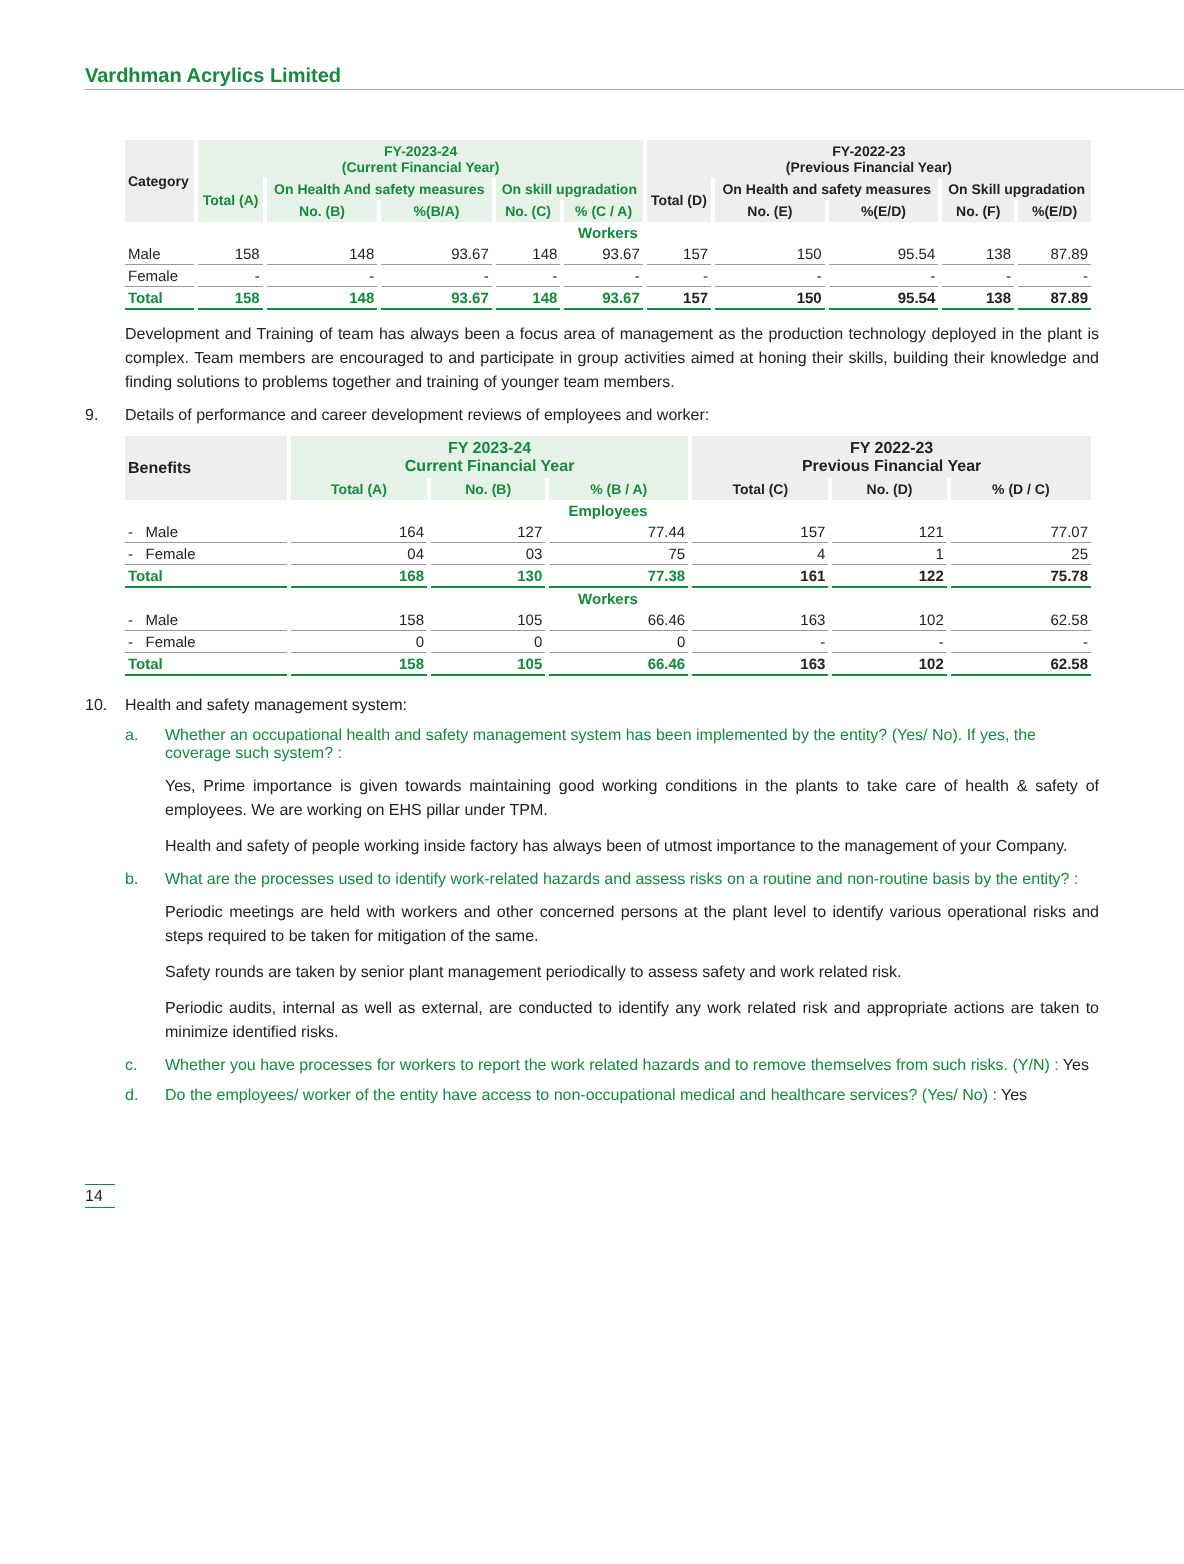Vardhman Acrylics Limited
| Category | FY-2023-24 (Current Financial Year) | | | | | FY-2022-23 (Previous Financial Year) | | | | |
| --- | --- | --- | --- | --- | --- | --- | --- | --- | --- | --- |
| | Total (A) | On Health And safety measures | | On skill upgradation | | Total (D) | On Health and safety measures | | On Skill upgradation | |
| | | No. (B) | %(B/A) | No. (C) | % (C / A) | | No. (E) | %(E/D) | No. (F) | %(E/D) |
| Workers | | | | | | | | | | |
| Male | 158 | 148 | 93.67 | 148 | 93.67 | 157 | 150 | 95.54 | 138 | 87.89 |
| Female | - | - | - | - | - | - | - | - | - | - |
| Total | 158 | 148 | 93.67 | 148 | 93.67 | 157 | 150 | 95.54 | 138 | 87.89 |
Development and Training of team has always been a focus area of management as the production technology deployed in the plant is complex. Team members are encouraged to and participate in group activities aimed at honing their skills, building their knowledge and finding solutions to problems together and training of younger team members.
9. Details of performance and career development reviews of employees and worker:
| Benefits | FY 2023-24 Current Financial Year | | | FY 2022-23 Previous Financial Year | | |
| --- | --- | --- | --- | --- | --- | --- |
| | Total (A) | No. (B) | % (B / A) | Total (C) | No. (D) | % (D / C) |
| Employees | | | | | | |
| - Male | 164 | 127 | 77.44 | 157 | 121 | 77.07 |
| - Female | 04 | 03 | 75 | 4 | 1 | 25 |
| Total | 168 | 130 | 77.38 | 161 | 122 | 75.78 |
| Workers | | | | | | |
| - Male | 158 | 105 | 66.46 | 163 | 102 | 62.58 |
| - Female | 0 | 0 | 0 | - | - | - |
| Total | 158 | 105 | 66.46 | 163 | 102 | 62.58 |
10. Health and safety management system:
a. Whether an occupational health and safety management system has been implemented by the entity? (Yes/ No). If yes, the coverage such system? :
Yes, Prime importance is given towards maintaining good working conditions in the plants to take care of health & safety of employees. We are working on EHS pillar under TPM.
Health and safety of people working inside factory has always been of utmost importance to the management of your Company.
b. What are the processes used to identify work-related hazards and assess risks on a routine and non-routine basis by the entity? :
Periodic meetings are held with workers and other concerned persons at the plant level to identify various operational risks and steps required to be taken for mitigation of the same.
Safety rounds are taken by senior plant management periodically to assess safety and work related risk.
Periodic audits, internal as well as external, are conducted to identify any work related risk and appropriate actions are taken to minimize identified risks.
c. Whether you have processes for workers to report the work related hazards and to remove themselves from such risks. (Y/N) : Yes
d. Do the employees/ worker of the entity have access to non-occupational medical and healthcare services? (Yes/ No) : Yes
14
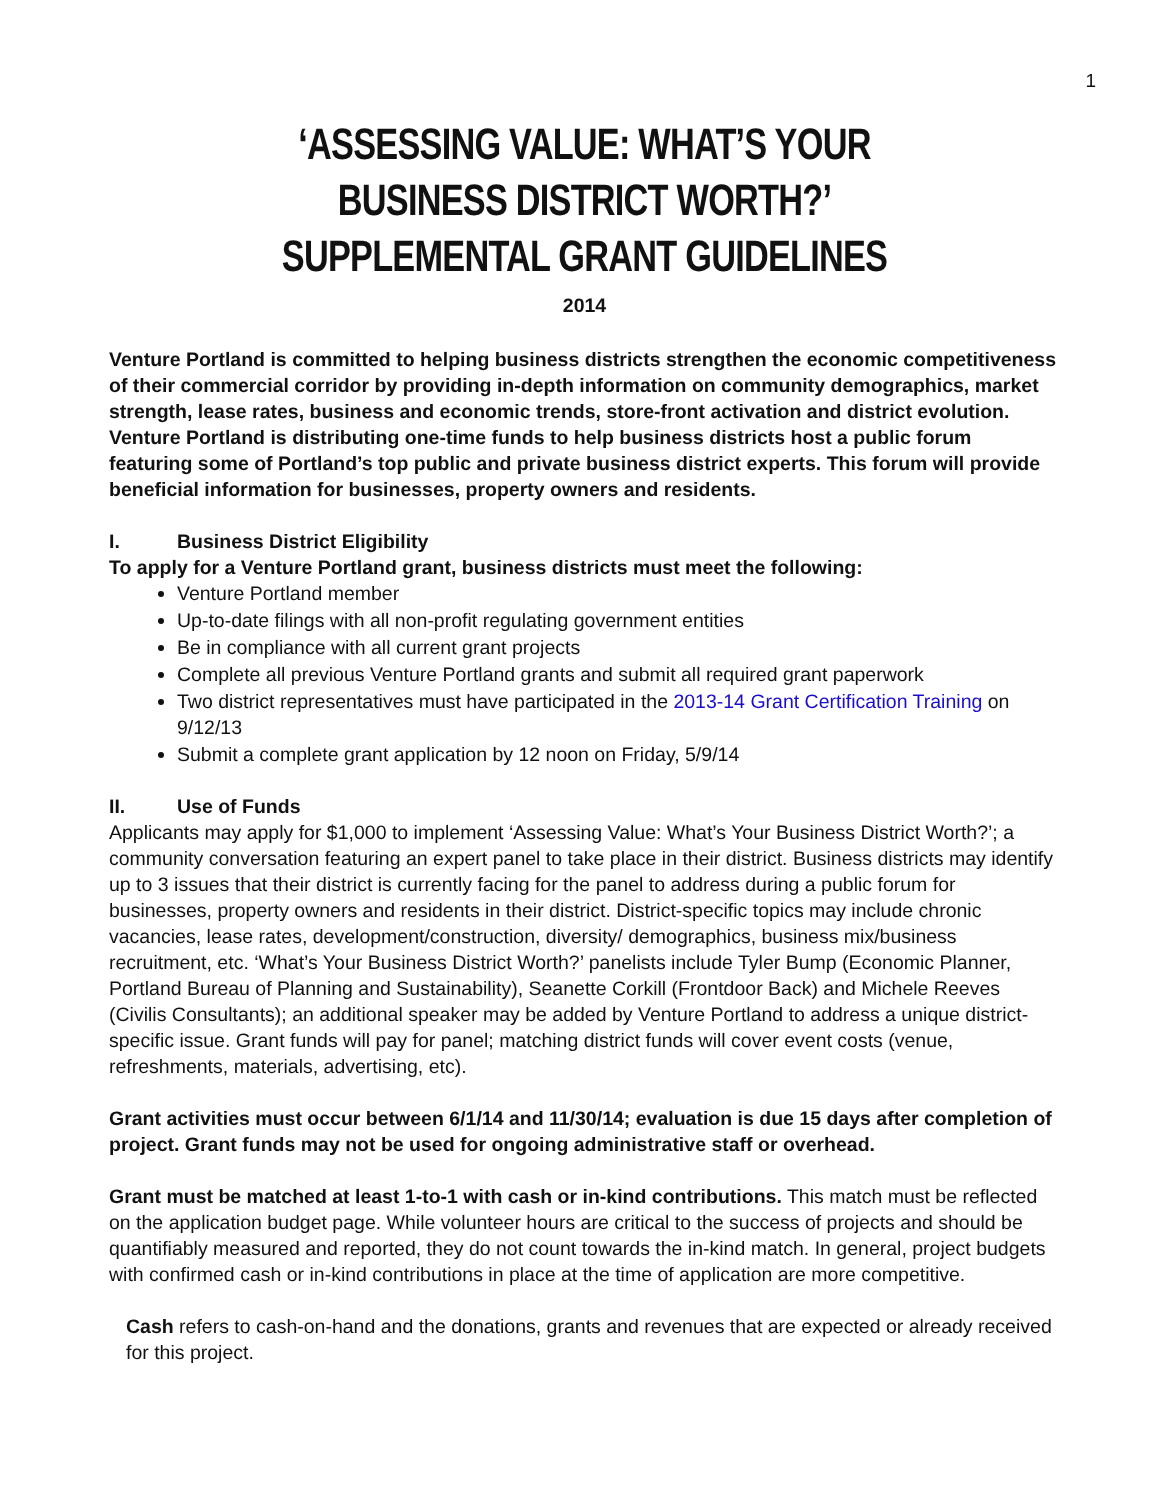1
‘ASSESSING VALUE: WHAT’S YOUR BUSINESS DISTRICT WORTH?’
SUPPLEMENTAL GRANT GUIDELINES
2014
Venture Portland is committed to helping business districts strengthen the economic competitiveness of their commercial corridor by providing in-depth information on community demographics, market strength, lease rates, business and economic trends, store-front activation and district evolution. Venture Portland is distributing one-time funds to help business districts host a public forum featuring some of Portland’s top public and private business district experts. This forum will provide beneficial information for businesses, property owners and residents.
I. Business District Eligibility
To apply for a Venture Portland grant, business districts must meet the following:
Venture Portland member
Up-to-date filings with all non-profit regulating government entities
Be in compliance with all current grant projects
Complete all previous Venture Portland grants and submit all required grant paperwork
Two district representatives must have participated in the 2013-14 Grant Certification Training on 9/12/13
Submit a complete grant application by 12 noon on Friday, 5/9/14
II. Use of Funds
Applicants may apply for $1,000 to implement ‘Assessing Value: What’s Your Business District Worth?’; a community conversation featuring an expert panel to take place in their district. Business districts may identify up to 3 issues that their district is currently facing for the panel to address during a public forum for businesses, property owners and residents in their district. District-specific topics may include chronic vacancies, lease rates, development/construction, diversity/ demographics, business mix/business recruitment, etc. ‘What’s Your Business District Worth?’ panelists include Tyler Bump (Economic Planner, Portland Bureau of Planning and Sustainability), Seanette Corkill (Frontdoor Back) and Michele Reeves (Civilis Consultants); an additional speaker may be added by Venture Portland to address a unique district-specific issue. Grant funds will pay for panel; matching district funds will cover event costs (venue, refreshments, materials, advertising, etc).
Grant activities must occur between 6/1/14 and 11/30/14; evaluation is due 15 days after completion of project. Grant funds may not be used for ongoing administrative staff or overhead.
Grant must be matched at least 1-to-1 with cash or in-kind contributions. This match must be reflected on the application budget page. While volunteer hours are critical to the success of projects and should be quantifiably measured and reported, they do not count towards the in-kind match. In general, project budgets with confirmed cash or in-kind contributions in place at the time of application are more competitive.
Cash refers to cash-on-hand and the donations, grants and revenues that are expected or already received for this project.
☆ ☆ ☆ ☆
Task instructions: Search the material above for the string "projects". Show every line that holds it.

Reply:
Be in compliance with all current grant projects
Grant must be matched at least 1-to-1 with cash or in-kind contributions. This match must be reflected on the application budget page. While volunteer hours are critical to the success of projects and should be quantifiably measured and reported, they do not count towards the in-kind match. In general, project budgets with confirmed cash or in-kind contributions in place at the time of application are more competitive.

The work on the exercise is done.